■ The data
Start of Block

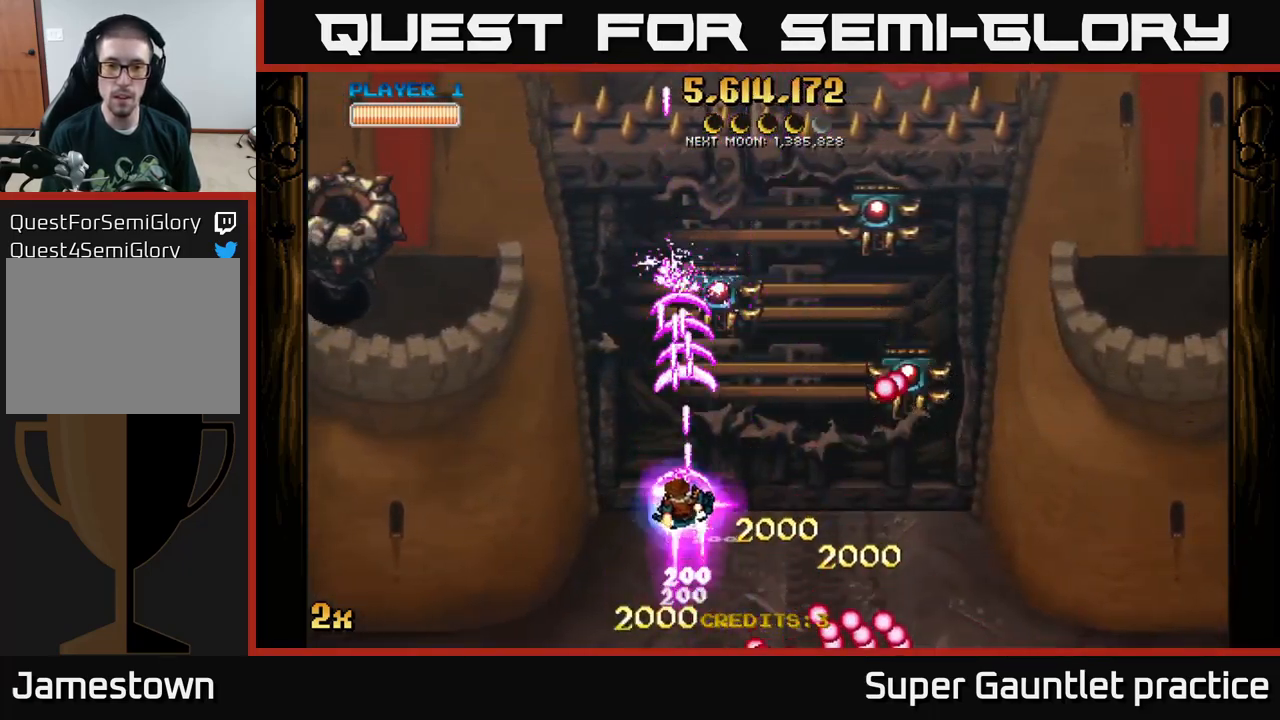
{"buttons": ["A"], "left_stick": "down-right", "events": [[100, "left_stick", "right"], [217, "left_stick", "down-right"]]}
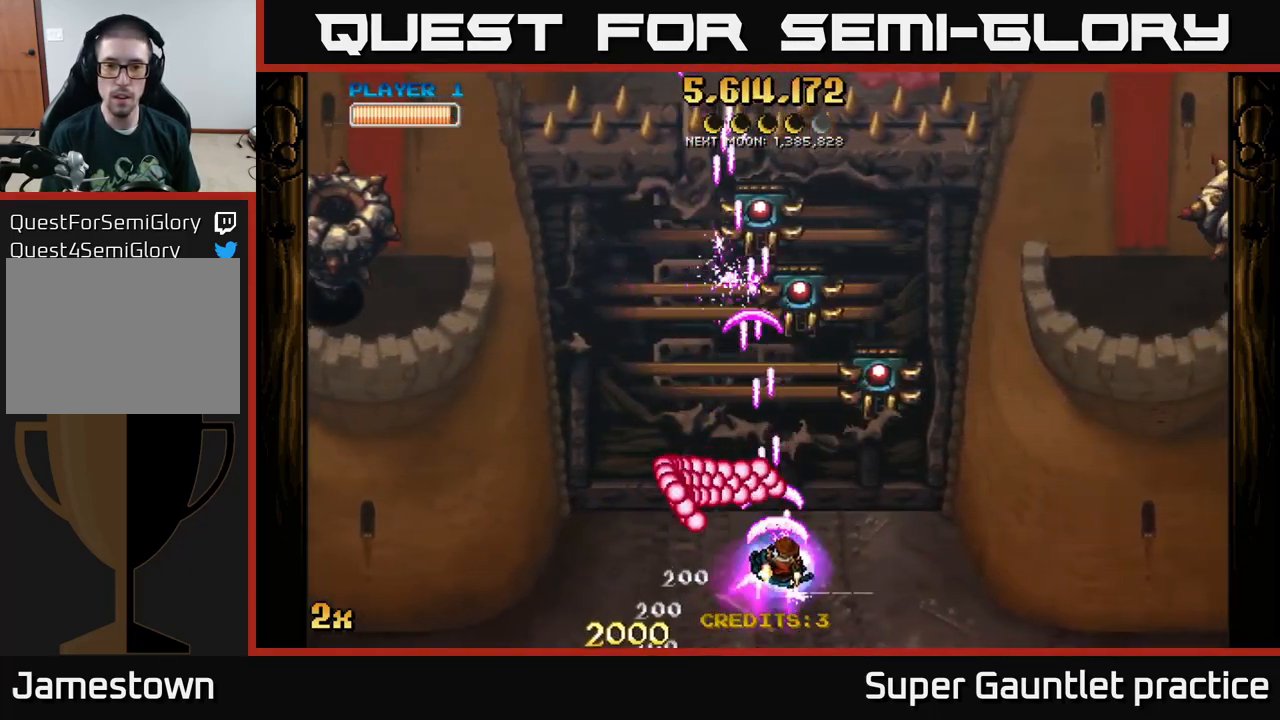
{"buttons": ["A"], "left_stick": "left", "events": [[133, "left_stick", "down-left"], [183, "X", "down"], [200, "left_stick", "up-left"], [317, "X", "up"], [500, "left_stick", "left"]]}
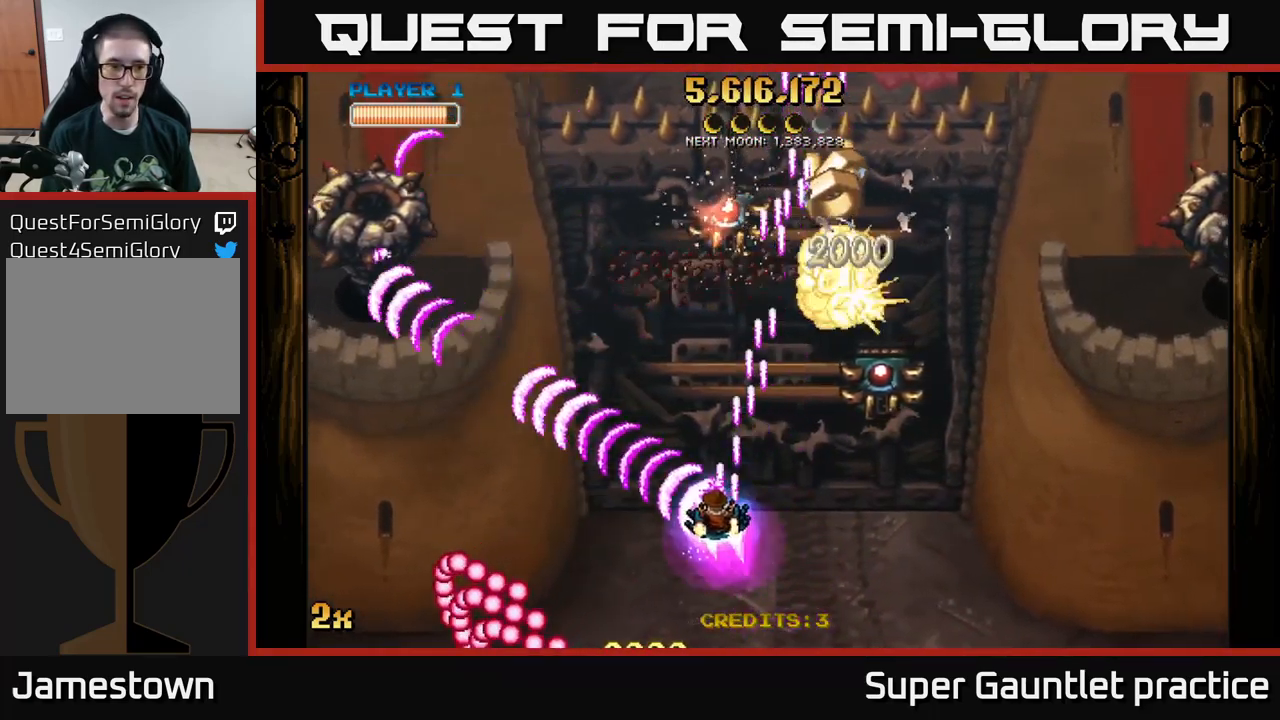
{"buttons": ["A"], "left_stick": "up-left", "events": [[334, "X", "down"], [334, "left_stick", "up-left"], [467, "X", "up"]]}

End of Block

■ Exercise
Could you give back the full listing word for word, leaving out the images?

■ Task solution
{"buttons": ["A"], "left_stick": "down-right", "events": [[100, "left_stick", "right"], [217, "left_stick", "down-right"]]}
{"buttons": ["A"], "left_stick": "left", "events": [[133, "left_stick", "down-left"], [183, "X", "down"], [200, "left_stick", "up-left"], [317, "X", "up"], [500, "left_stick", "left"]]}
{"buttons": ["A"], "left_stick": "up-left", "events": [[334, "X", "down"], [334, "left_stick", "up-left"], [467, "X", "up"]]}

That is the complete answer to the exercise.